Posted by: Lugh | 2010.12.12 at 12:22
Johnny Ryan reminds me a little of K.C. Green in that no matter the subject, there always seems to be a lot of fun and energy involved, with almost a complete disregard for everything except having fun making the comic and putting energy into it. I think that's something that should be shot for more often, being willing to inject your work with bad ideas as much as good ones. At least in my case, I like the bad ideas at least as much, if not more often, than I like the good ones.

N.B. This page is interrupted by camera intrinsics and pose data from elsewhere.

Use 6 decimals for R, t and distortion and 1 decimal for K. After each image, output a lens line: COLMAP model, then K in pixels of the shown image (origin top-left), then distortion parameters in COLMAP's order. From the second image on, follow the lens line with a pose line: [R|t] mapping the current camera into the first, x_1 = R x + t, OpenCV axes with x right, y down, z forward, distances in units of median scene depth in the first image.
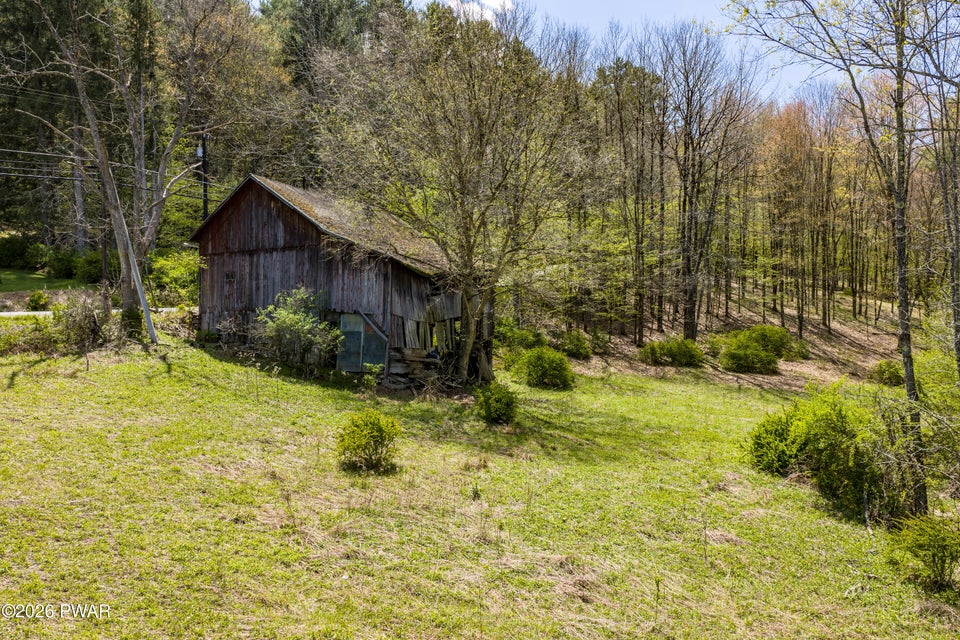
lens RADIAL K [[819.2, 0, 480.0], [0, 819.2, 320.0], [0, 0, 1]] dist [0.036502, -0.023940]
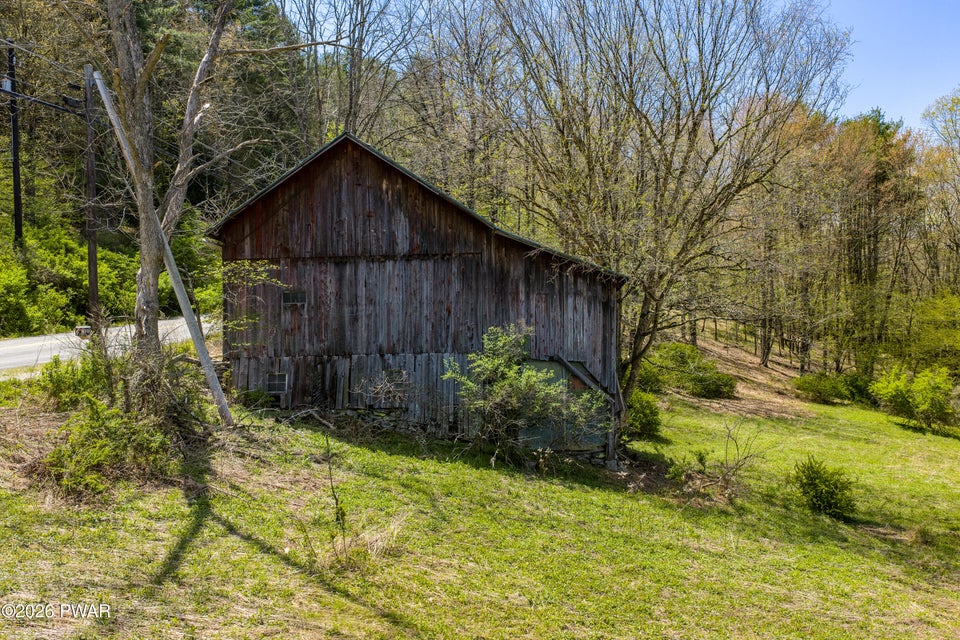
lens RADIAL K [[819.2, 0, 480.0], [0, 819.2, 320.0], [0, 0, 1]] dist [0.036502, -0.023940]
pose [[0.904459, -0.001659, 0.426558, -0.466611], [0.000288, 0.999995, 0.003278, -0.041501], [-0.426561, -0.002842, 0.904454, 0.420938]]
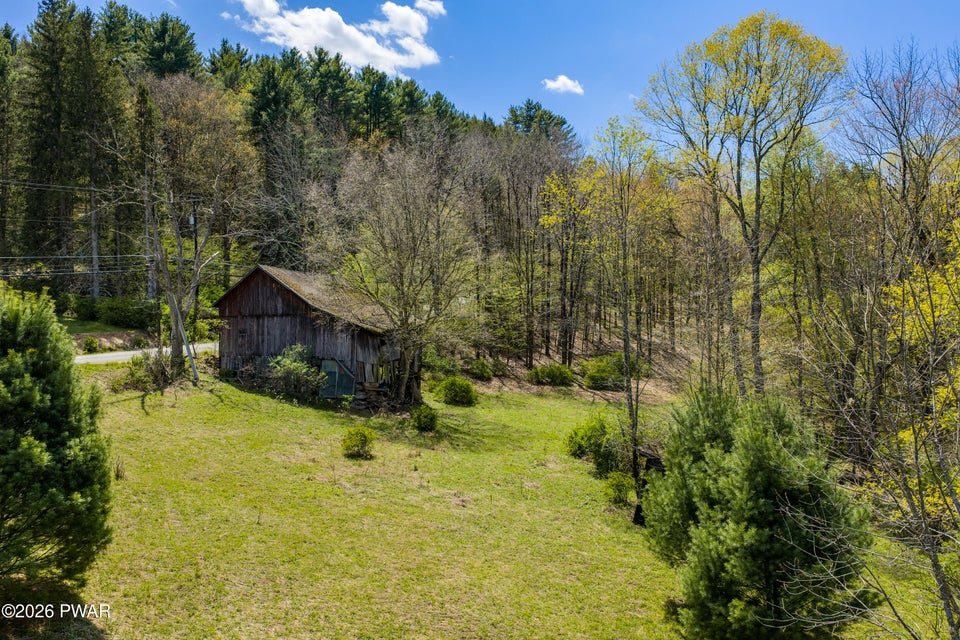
lens RADIAL K [[819.2, 0, 480.0], [0, 819.2, 320.0], [0, 0, 1]] dist [0.036502, -0.023940]
pose [[0.995510, 0.000378, 0.094656, -0.020823], [-0.000448, 1.000000, 0.000717, -0.081096], [-0.094655, -0.000757, 0.995510, -0.541199]]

Posted by: Chris Jones | 2010.12.12 at 16:16
Sorry lugh, my own comment got deleted: "fuck spiegelman" is just my shorthand for ryan's satire comics on other cartoonists. the list is pretty extensive, and yes, ware is on there as well. that probably won't change your opinion of the guy's work, but i do think you'd be hardpressed to come up with a sacred cow he hasn't skewered at some point.
Posted by: Tucker Stone | 2010.12.13 at 21:42
Actually that's not the case at all, Tucker. My opinion of Ryan is uncharitably founded entirely on Blecky Yuckerella, which I HATE. I think I'll give his broader catalog a shot. The satire should be good.